No contexto de crescente tecnicização da vida contemporânea, os grandes arranjos sociotécnicos e os artefatos tecnocientíficos adquirem forte agência sobre o governo de nossas existências. Nem o desenho dos projetos técnicos, sua implementação e os efeitos societais de suas adoções estão submetidos a processos democráticos efetivos. Partimos da hipótese de que as configurações tecnopolíticas dominantes atualizam formas extrativistas de conhecimento, valor e recursos, com regimes de poder, modos de conhecimento e regimes de subjetivação que dão forma ao que denominamos hegemonia neoliberal cibernética. Todavia, essas dinâmicas convivem com modos de apropriação e criação tecnológicas alternativas, capazes de promover ações de contra-poder e modos de ação política que resistem aos poderes dominantes de expropriação. Quais as tensões e sentidos que a noção de autonomia e soberania tecnológica adquire diante de fenômenos como o colonialismo digital e as formas atualizadas de extrativismo (cognitivo, bens naturais, energético, informacionais)?
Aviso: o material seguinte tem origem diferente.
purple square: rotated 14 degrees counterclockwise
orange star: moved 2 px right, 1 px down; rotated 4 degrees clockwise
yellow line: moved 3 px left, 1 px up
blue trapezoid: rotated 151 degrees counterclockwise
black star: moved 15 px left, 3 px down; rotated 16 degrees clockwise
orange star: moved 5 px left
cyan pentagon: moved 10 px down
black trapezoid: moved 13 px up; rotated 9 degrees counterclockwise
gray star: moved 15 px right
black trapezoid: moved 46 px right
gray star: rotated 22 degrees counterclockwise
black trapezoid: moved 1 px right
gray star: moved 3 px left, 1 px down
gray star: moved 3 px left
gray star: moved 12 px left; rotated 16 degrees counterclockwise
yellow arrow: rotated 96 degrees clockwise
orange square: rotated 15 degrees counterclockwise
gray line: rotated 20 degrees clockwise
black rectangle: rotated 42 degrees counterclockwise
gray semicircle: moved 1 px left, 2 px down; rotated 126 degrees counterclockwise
Como problemática estruturante nos perguntamos tanto sobre a configuração dos regimes tecnopolíticos de saber-poder neoextrativistas como o que poderia ser uma perspectiva tecnopolítica decolonial que percorra as reflexões alternativas às imaginações do “progressismo” e do “solucionismo tecnológico” que apresentam-se como horizonte da governamentalidade do capitalismo pós-pandêmico.

Portanto, retomar a possibilidade de imaginar, conhecer e experimentar a emergência de outras composições sociotécnicas é fundamental para que possamos ampliar os repertórios sobre as distintas formas de coexistir, reconhecendo outros modos de produção de conhecimentos, racionalidades e normatividades técnicas que apontam para outros critérios de eficiência societal. A afirmação de uma diversidade cosmotécnica, nessa perspectiva, é inseparável da urgência cosmopolítica como invenção e radicalização democrática.

Referências:

HUI, Yuk. Cosmotécnica como Cosmopolítica. In. Tecnodiversidade, São Paulo: Ed.UBU,

2020.

LATOUR, Bruno. Onde aterrar? 1.ed. Rio de Janeiro: Bazar do Tempo, 2020.

MBEMBE, Achille. Brutalismo. São Paulo: N-1, 2021.

PARRA, Henrique Z.M. Da tecnopolítica às lutas cosmotécnicas: dissensos ontoepistêmicos face à hegemonia cibernética no Antropoceno. In. KLEBA,J. ; CRUZ,C.; ALVEAR, A. (org). Engenharias e outras práticas técnicas engajadas : diálogos interdisciplinares e decoloniais. Campina Grande: EDUEPB, 2022.